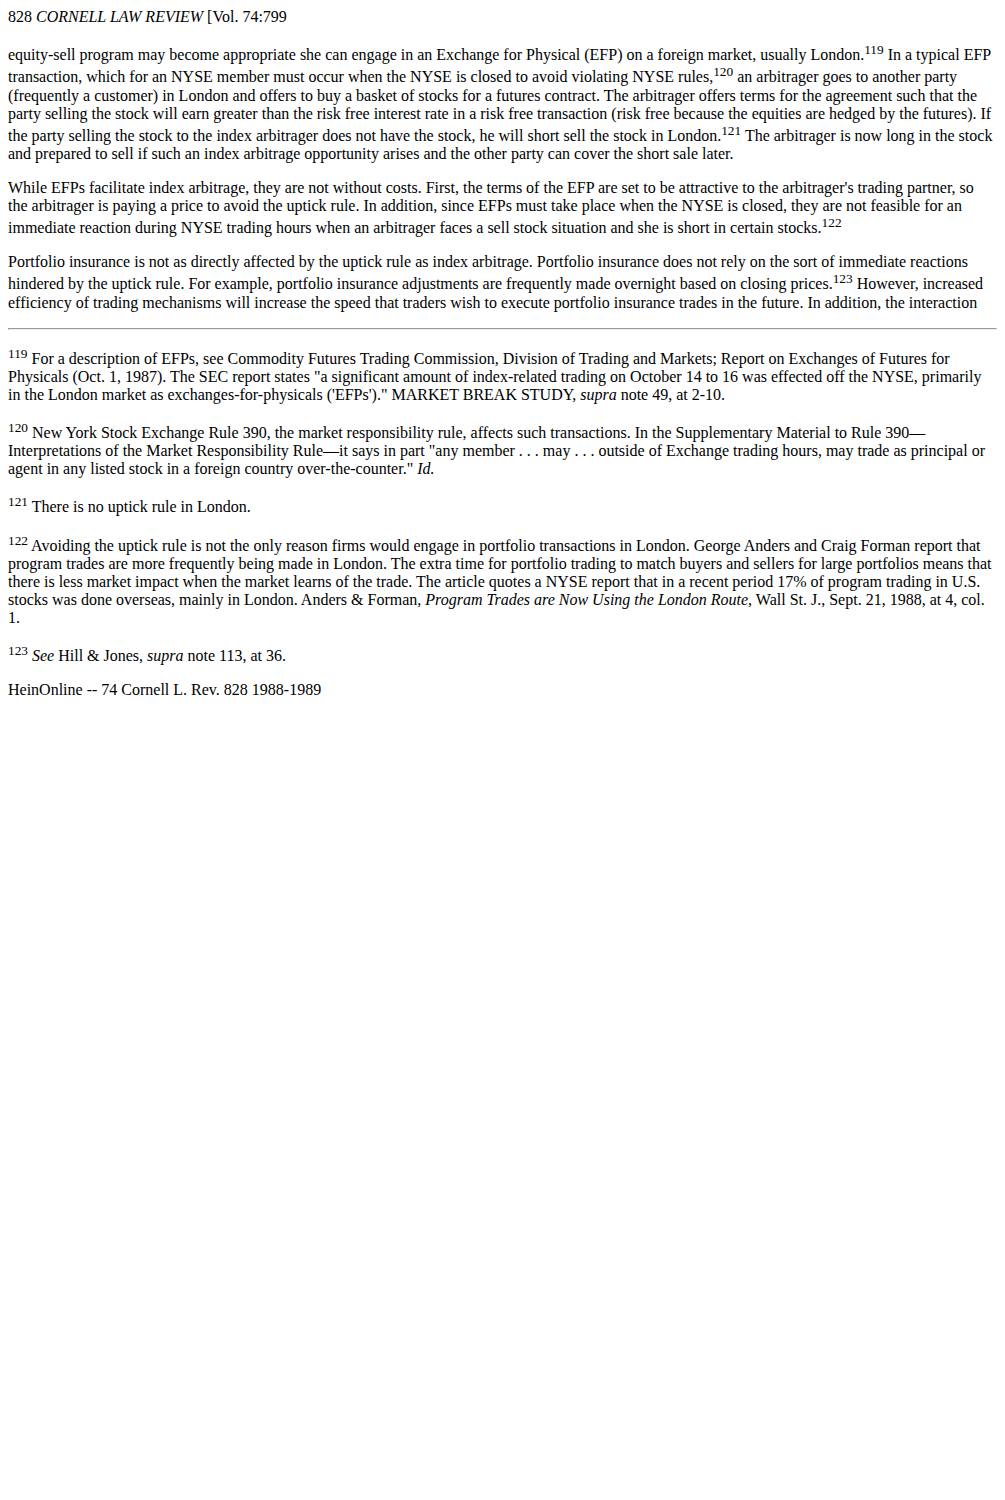828 CORNELL LAW REVIEW [Vol. 74:799
equity-sell program may become appropriate she can engage in an Exchange for Physical (EFP) on a foreign market, usually London.119 In a typical EFP transaction, which for an NYSE member must occur when the NYSE is closed to avoid violating NYSE rules,120 an arbitrager goes to another party (frequently a customer) in London and offers to buy a basket of stocks for a futures contract. The arbitrager offers terms for the agreement such that the party selling the stock will earn greater than the risk free interest rate in a risk free transaction (risk free because the equities are hedged by the futures). If the party selling the stock to the index arbitrager does not have the stock, he will short sell the stock in London.121 The arbitrager is now long in the stock and prepared to sell if such an index arbitrage opportunity arises and the other party can cover the short sale later.
While EFPs facilitate index arbitrage, they are not without costs. First, the terms of the EFP are set to be attractive to the arbitrager's trading partner, so the arbitrager is paying a price to avoid the uptick rule. In addition, since EFPs must take place when the NYSE is closed, they are not feasible for an immediate reaction during NYSE trading hours when an arbitrager faces a sell stock situation and she is short in certain stocks.122
Portfolio insurance is not as directly affected by the uptick rule as index arbitrage. Portfolio insurance does not rely on the sort of immediate reactions hindered by the uptick rule. For example, portfolio insurance adjustments are frequently made overnight based on closing prices.123 However, increased efficiency of trading mechanisms will increase the speed that traders wish to execute portfolio insurance trades in the future. In addition, the interaction
119 For a description of EFPs, see Commodity Futures Trading Commission, Division of Trading and Markets; Report on Exchanges of Futures for Physicals (Oct. 1, 1987). The SEC report states "a significant amount of index-related trading on October 14 to 16 was effected off the NYSE, primarily in the London market as exchanges-for-physicals ('EFPs')." MARKET BREAK STUDY, supra note 49, at 2-10.
120 New York Stock Exchange Rule 390, the market responsibility rule, affects such transactions. In the Supplementary Material to Rule 390—Interpretations of the Market Responsibility Rule—it says in part "any member . . . may . . . outside of Exchange trading hours, may trade as principal or agent in any listed stock in a foreign country over-the-counter." Id.
121 There is no uptick rule in London.
122 Avoiding the uptick rule is not the only reason firms would engage in portfolio transactions in London. George Anders and Craig Forman report that program trades are more frequently being made in London. The extra time for portfolio trading to match buyers and sellers for large portfolios means that there is less market impact when the market learns of the trade. The article quotes a NYSE report that in a recent period 17% of program trading in U.S. stocks was done overseas, mainly in London. Anders & Forman, Program Trades are Now Using the London Route, Wall St. J., Sept. 21, 1988, at 4, col. 1.
123 See Hill & Jones, supra note 113, at 36.
HeinOnline -- 74 Cornell L. Rev. 828 1988-1989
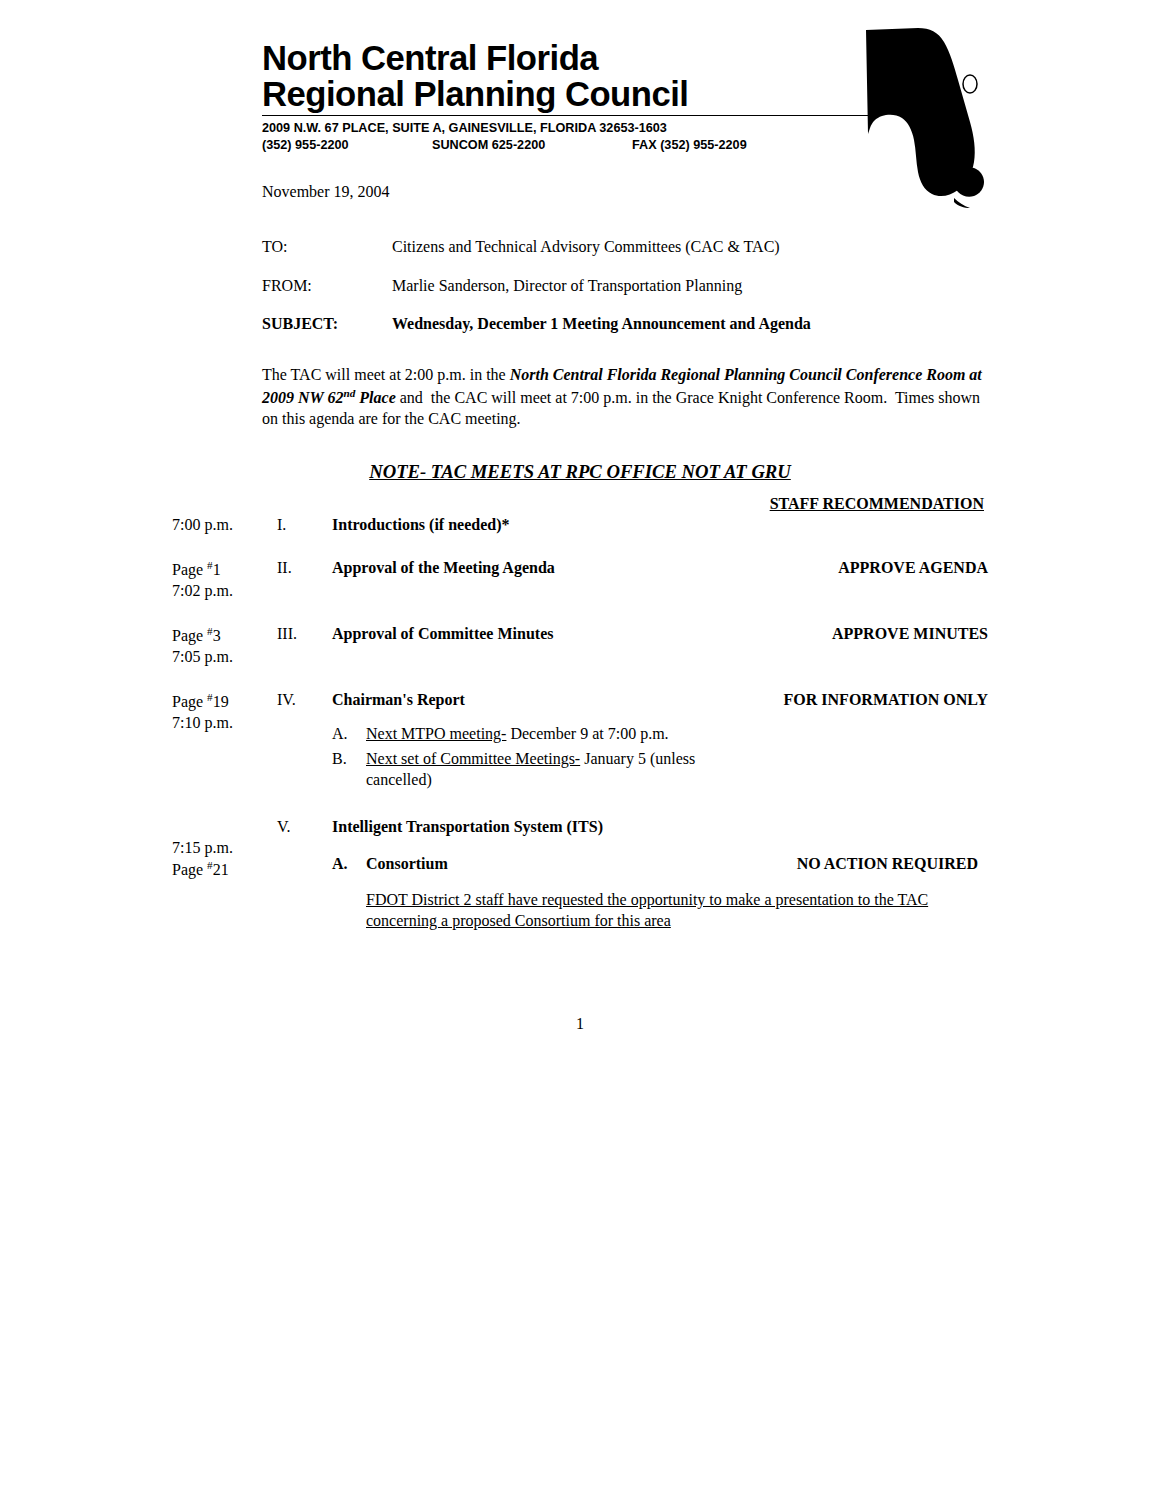North Central Florida
Regional Planning Council
2009 N.W. 67 PLACE, SUITE A, GAINESVILLE, FLORIDA 32653-1603 (352) 955-2200 SUNCOM 625-2200 FAX (352) 955-2209
November 19, 2004
TO:
Citizens and Technical Advisory Committees (CAC & TAC)
FROM:
Marlie Sanderson, Director of Transportation Planning
SUBJECT:
Wednesday, December 1 Meeting Announcement and Agenda
The TAC will meet at 2:00 p.m. in the North Central Florida Regional Planning Council Conference Room at 2009 NW 62nd Place and the CAC will meet at 7:00 p.m. in the Grace Knight Conference Room. Times shown on this agenda are for the CAC meeting.
NOTE- TAC MEETS AT RPC OFFICE NOT AT GRU
STAFF RECOMMENDATION
| 7:00 p.m. | I. | Introductions (if needed)* | |
| Page # 1 7:02 p.m. | II. | Approval of the Meeting Agenda | APPROVE AGENDA |
| Page # 3 7:05 p.m. | III. | Approval of Committee Minutes | APPROVE MINUTES |
| Page # 19 7:10 p.m. | IV. | Chairman's Report A. Next MTPO meeting- December 9 at 7:00 p.m. B. Next set of Committee Meetings- January 5 (unless cancelled) | FOR INFORMATION ONLY |
| 7:15 p.m. Page # 21 | V. | Intelligent Transportation System (ITS) A. Consortium NO ACTION REQUIRED FDOT District 2 staff have requested the opportunity to make a presentation to the TAC concerning a proposed Consortium for this area |
1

·····

**About this exercise:**
Please write out every entry exactly, but skip the pictures.

**Task answer:**
828 CORNELL LAW REVIEW [Vol. 74:799
equity-sell program may become appropriate she can engage in an Exchange for Physical (EFP) on a foreign market, usually London.119 In a typical EFP transaction, which for an NYSE member must occur when the NYSE is closed to avoid violating NYSE rules,120 an arbitrager goes to another party (frequently a customer) in London and offers to buy a basket of stocks for a futures contract. The arbitrager offers terms for the agreement such that the party selling the stock will earn greater than the risk free interest rate in a risk free transaction (risk free because the equities are hedged by the futures). If the party selling the stock to the index arbitrager does not have the stock, he will short sell the stock in London.121 The arbitrager is now long in the stock and prepared to sell if such an index arbitrage opportunity arises and the other party can cover the short sale later.
While EFPs facilitate index arbitrage, they are not without costs. First, the terms of the EFP are set to be attractive to the arbitrager's trading partner, so the arbitrager is paying a price to avoid the uptick rule. In addition, since EFPs must take place when the NYSE is closed, they are not feasible for an immediate reaction during NYSE trading hours when an arbitrager faces a sell stock situation and she is short in certain stocks.122
Portfolio insurance is not as directly affected by the uptick rule as index arbitrage. Portfolio insurance does not rely on the sort of immediate reactions hindered by the uptick rule. For example, portfolio insurance adjustments are frequently made overnight based on closing prices.123 However, increased efficiency of trading mechanisms will increase the speed that traders wish to execute portfolio insurance trades in the future. In addition, the interaction
119 For a description of EFPs, see Commodity Futures Trading Commission, Division of Trading and Markets; Report on Exchanges of Futures for Physicals (Oct. 1, 1987). The SEC report states "a significant amount of index-related trading on October 14 to 16 was effected off the NYSE, primarily in the London market as exchanges-for-physicals ('EFPs')." MARKET BREAK STUDY, supra note 49, at 2-10.
120 New York Stock Exchange Rule 390, the market responsibility rule, affects such transactions. In the Supplementary Material to Rule 390—Interpretations of the Market Responsibility Rule—it says in part "any member . . . may . . . outside of Exchange trading hours, may trade as principal or agent in any listed stock in a foreign country over-the-counter." Id.
121 There is no uptick rule in London.
122 Avoiding the uptick rule is not the only reason firms would engage in portfolio transactions in London. George Anders and Craig Forman report that program trades are more frequently being made in London. The extra time for portfolio trading to match buyers and sellers for large portfolios means that there is less market impact when the market learns of the trade. The article quotes a NYSE report that in a recent period 17% of program trading in U.S. stocks was done overseas, mainly in London. Anders & Forman, Program Trades are Now Using the London Route, Wall St. J., Sept. 21, 1988, at 4, col. 1.
123 See Hill & Jones, supra note 113, at 36.
HeinOnline -- 74 Cornell L. Rev. 828 1988-1989
North Central Florida
Regional Planning Council
2009 N.W. 67 PLACE, SUITE A, GAINESVILLE, FLORIDA 32653-1603 (352) 955-2200 SUNCOM 625-2200 FAX (352) 955-2209
November 19, 2004
TO:
Citizens and Technical Advisory Committees (CAC & TAC)
FROM:
Marlie Sanderson, Director of Transportation Planning
SUBJECT:
Wednesday, December 1 Meeting Announcement and Agenda
The TAC will meet at 2:00 p.m. in the North Central Florida Regional Planning Council Conference Room at 2009 NW 62nd Place and the CAC will meet at 7:00 p.m. in the Grace Knight Conference Room. Times shown on this agenda are for the CAC meeting.
NOTE- TAC MEETS AT RPC OFFICE NOT AT GRU
STAFF RECOMMENDATION
| 7:00 p.m. | I. | Introductions (if needed)* | |
| Page # 1 7:02 p.m. | II. | Approval of the Meeting Agenda | APPROVE AGENDA |
| Page # 3 7:05 p.m. | III. | Approval of Committee Minutes | APPROVE MINUTES |
| Page # 19 7:10 p.m. | IV. | Chairman's Report A. Next MTPO meeting- December 9 at 7:00 p.m. B. Next set of Committee Meetings- January 5 (unless cancelled) | FOR INFORMATION ONLY |
| 7:15 p.m. Page # 21 | V. | Intelligent Transportation System (ITS) A. Consortium NO ACTION REQUIRED FDOT District 2 staff have requested the opportunity to make a presentation to the TAC concerning a proposed Consortium for this area |
1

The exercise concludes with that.